:: Written task ::
Update everything from the start of the data down to the line containing "h the others" by putting "coffin" in place of "casket", with nothing else changed. Write out only those lines, leaving the pictures out.

[Page-level text extractions]

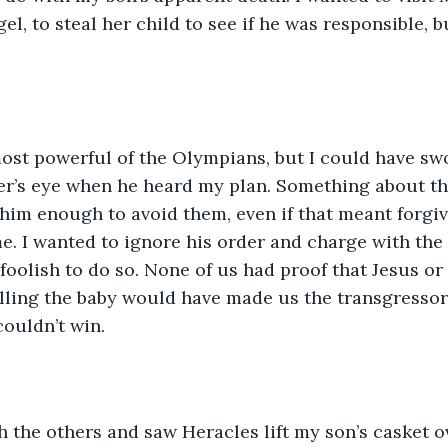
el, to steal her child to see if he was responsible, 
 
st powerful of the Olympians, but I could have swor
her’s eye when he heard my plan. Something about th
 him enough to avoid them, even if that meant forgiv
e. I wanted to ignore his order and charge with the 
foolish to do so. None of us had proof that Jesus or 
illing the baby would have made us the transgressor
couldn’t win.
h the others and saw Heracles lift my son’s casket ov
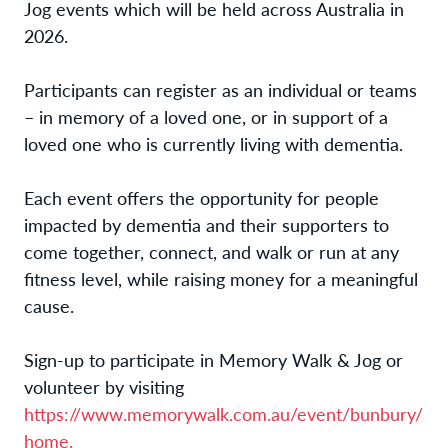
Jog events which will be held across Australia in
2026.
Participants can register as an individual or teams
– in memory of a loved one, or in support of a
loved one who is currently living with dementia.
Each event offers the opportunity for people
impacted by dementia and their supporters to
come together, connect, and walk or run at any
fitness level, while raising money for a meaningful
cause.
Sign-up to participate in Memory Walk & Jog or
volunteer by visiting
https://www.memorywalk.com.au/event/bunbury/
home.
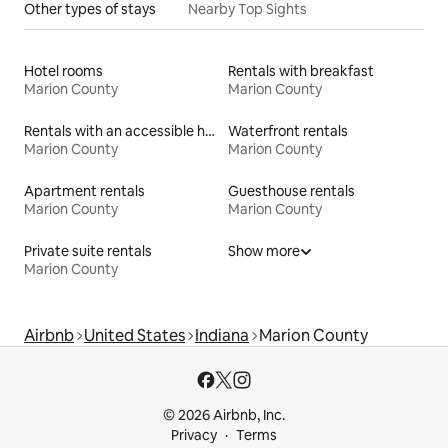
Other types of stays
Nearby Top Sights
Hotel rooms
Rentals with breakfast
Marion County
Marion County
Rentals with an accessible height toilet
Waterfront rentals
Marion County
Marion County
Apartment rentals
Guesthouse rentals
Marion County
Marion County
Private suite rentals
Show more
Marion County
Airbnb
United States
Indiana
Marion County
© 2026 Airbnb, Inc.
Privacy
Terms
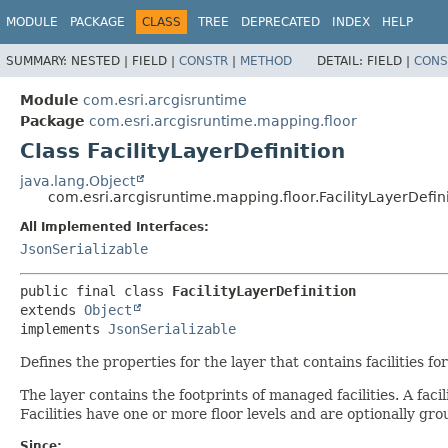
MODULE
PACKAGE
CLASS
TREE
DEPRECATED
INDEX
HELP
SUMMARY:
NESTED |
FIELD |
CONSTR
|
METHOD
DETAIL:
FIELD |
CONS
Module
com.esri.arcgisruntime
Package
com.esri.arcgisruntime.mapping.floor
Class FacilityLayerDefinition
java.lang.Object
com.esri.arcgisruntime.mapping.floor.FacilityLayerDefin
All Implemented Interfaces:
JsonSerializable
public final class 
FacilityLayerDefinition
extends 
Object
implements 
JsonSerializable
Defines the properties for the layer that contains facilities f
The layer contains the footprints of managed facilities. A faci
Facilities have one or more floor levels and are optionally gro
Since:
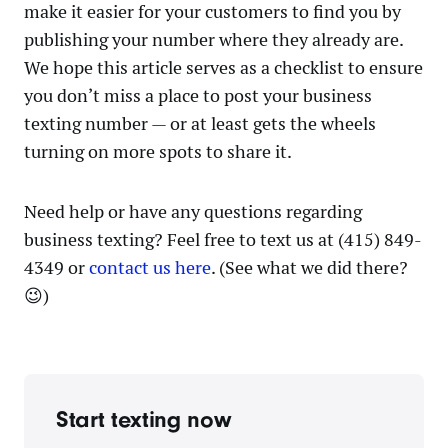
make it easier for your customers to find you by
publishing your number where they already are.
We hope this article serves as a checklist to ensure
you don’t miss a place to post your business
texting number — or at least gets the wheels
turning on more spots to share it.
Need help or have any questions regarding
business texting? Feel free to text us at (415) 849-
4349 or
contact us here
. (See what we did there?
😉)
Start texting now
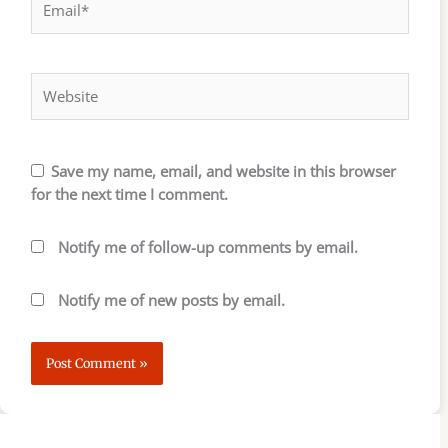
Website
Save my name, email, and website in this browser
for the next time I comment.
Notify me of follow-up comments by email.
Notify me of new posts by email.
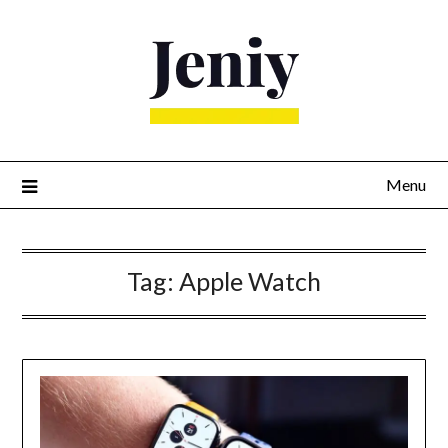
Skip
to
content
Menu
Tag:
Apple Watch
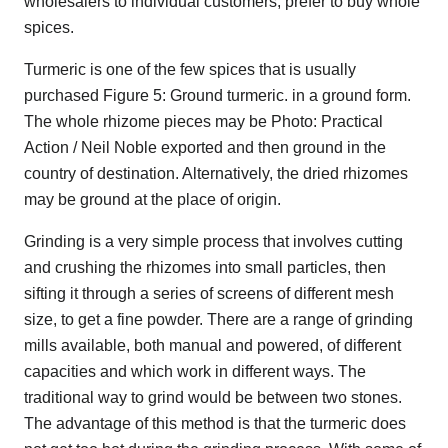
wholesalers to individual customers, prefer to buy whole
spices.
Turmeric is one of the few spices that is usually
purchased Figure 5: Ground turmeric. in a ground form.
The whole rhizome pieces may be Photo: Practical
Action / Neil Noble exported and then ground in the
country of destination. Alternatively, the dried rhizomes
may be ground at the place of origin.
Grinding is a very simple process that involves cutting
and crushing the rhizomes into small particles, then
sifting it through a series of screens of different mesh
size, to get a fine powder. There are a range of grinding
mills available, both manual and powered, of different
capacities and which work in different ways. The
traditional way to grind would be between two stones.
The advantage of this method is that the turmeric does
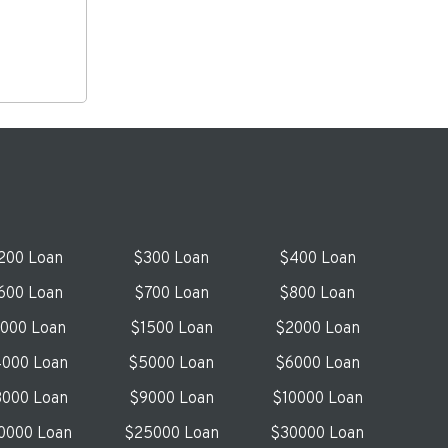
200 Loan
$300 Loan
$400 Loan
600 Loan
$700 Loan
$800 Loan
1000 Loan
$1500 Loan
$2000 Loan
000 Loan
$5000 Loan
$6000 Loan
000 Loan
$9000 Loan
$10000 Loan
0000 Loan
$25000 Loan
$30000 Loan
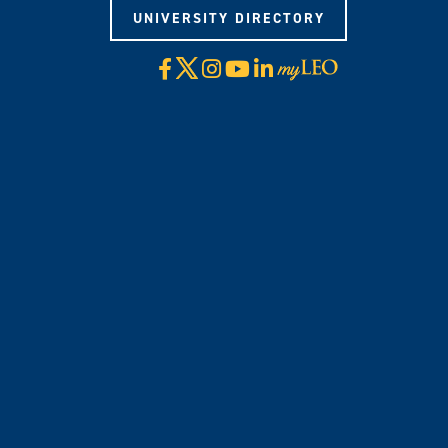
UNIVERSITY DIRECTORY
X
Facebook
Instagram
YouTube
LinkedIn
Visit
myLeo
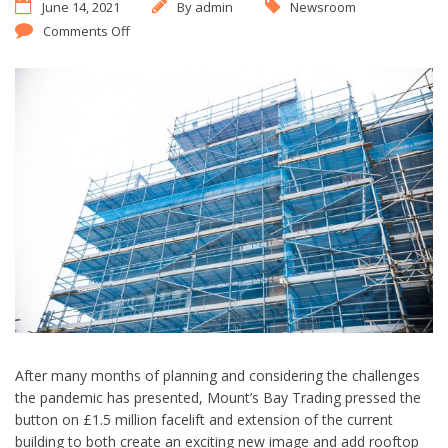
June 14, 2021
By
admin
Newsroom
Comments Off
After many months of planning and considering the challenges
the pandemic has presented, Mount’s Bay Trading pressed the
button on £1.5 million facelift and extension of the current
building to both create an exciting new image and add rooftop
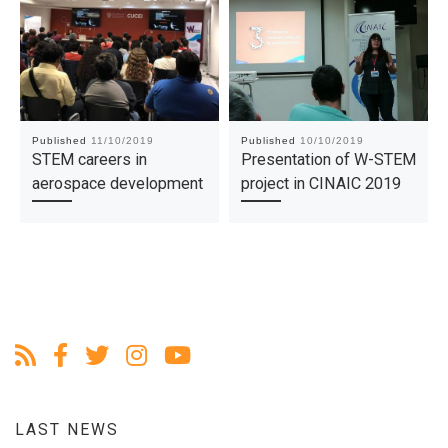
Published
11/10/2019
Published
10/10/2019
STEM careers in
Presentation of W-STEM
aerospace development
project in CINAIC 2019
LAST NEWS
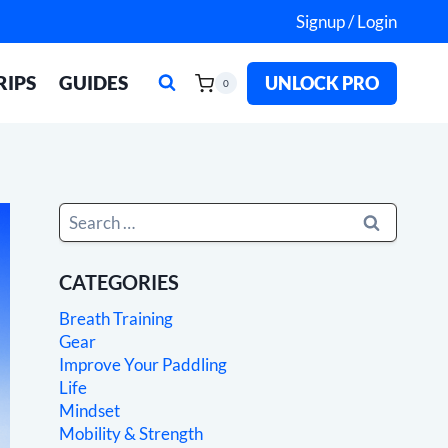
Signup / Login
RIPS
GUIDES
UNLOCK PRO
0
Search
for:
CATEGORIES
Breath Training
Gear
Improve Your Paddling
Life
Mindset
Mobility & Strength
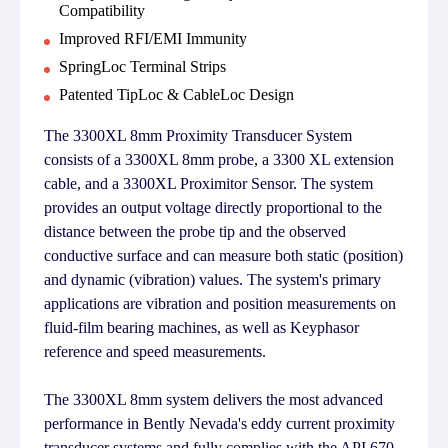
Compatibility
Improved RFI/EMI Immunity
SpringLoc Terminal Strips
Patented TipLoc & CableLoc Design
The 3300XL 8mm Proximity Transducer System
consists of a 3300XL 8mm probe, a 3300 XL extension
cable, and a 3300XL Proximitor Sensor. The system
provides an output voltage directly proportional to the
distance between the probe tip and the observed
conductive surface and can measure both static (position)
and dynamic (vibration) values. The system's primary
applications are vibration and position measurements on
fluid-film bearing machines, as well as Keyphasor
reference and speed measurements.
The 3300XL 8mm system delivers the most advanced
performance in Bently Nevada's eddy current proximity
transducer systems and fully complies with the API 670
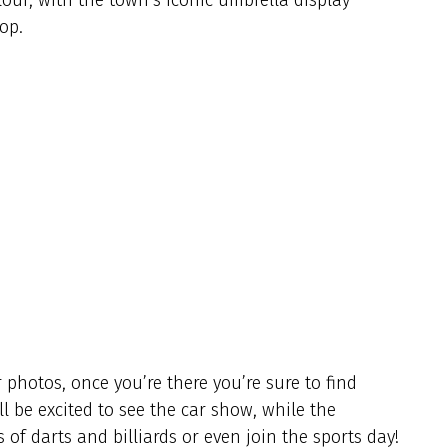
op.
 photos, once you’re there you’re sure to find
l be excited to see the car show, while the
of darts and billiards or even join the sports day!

:: Task solution ::
el, to steal her child to see if he was responsible, 
 
st powerful of the Olympians, but I could have swor
her’s eye when he heard my plan. Something about th
 him enough to avoid them, even if that meant forgiv
e. I wanted to ignore his order and charge with the 
foolish to do so. None of us had proof that Jesus or 
illing the baby would have made us the transgressor
couldn’t win.
h the others and saw Heracles lift my son’s coffin ov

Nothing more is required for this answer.